Chapter 6 makes explicit that some related (potentially relevant) topics were omitted from the book on purpose, in particular, question answering, summarization, and conversational (interactive) search. Then it extensively goes into open research questions, which I interpret as an invitation and encouragement to the community for topics to dive into. One topic that I think should have received more attention is the application of Transformer models in domains other than the general domain, in particular, legal and medical. For these domains, more ranking benchmarks have become available in recent years. We have seen that for some of those benchmarks—especially in query-by-document retrieval like case law retrieval or prior art retrieval, it is challenging to beat the lexical retrieval baseline (BM25), because there is less training data than in the common benchmarks, and queries and documents are much longer.
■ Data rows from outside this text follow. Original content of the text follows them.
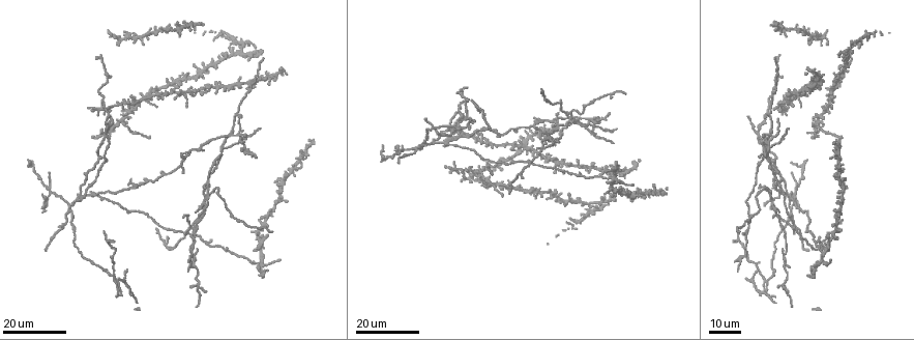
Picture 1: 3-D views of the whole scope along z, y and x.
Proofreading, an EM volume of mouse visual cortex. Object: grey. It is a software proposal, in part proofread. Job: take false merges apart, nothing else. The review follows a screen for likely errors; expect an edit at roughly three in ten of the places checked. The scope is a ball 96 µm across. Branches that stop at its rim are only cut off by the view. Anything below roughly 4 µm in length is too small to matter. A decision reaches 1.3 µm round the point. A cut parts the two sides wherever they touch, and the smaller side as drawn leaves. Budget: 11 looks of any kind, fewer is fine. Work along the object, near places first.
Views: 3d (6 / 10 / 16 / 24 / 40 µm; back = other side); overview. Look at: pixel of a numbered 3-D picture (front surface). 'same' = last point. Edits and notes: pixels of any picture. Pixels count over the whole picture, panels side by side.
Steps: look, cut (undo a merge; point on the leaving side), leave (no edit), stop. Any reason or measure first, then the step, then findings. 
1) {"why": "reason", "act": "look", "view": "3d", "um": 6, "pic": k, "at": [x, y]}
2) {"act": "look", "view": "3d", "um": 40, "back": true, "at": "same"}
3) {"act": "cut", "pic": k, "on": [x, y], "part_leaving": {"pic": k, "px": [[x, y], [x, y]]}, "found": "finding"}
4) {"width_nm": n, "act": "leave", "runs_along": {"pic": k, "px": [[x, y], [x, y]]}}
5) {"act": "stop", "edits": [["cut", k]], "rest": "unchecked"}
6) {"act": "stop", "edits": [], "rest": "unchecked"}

A challenge with writing a textbook about recent research topics is that it becomes outdated the moment it is published. I hope the authors will publish regular updates as science progresses. Overall, I think this book is a valuable resource that I have already recommended to my Ph.D. students, and that definitely provides me with materials for my master’s courses. It is also relevant for NLP researchers dealing with text ranking problems—basically any task in which information relevance plays a role. This textbook could be the ideal cross-over from IR knowledge to the NLP field, using our common friend BERT as the bridge.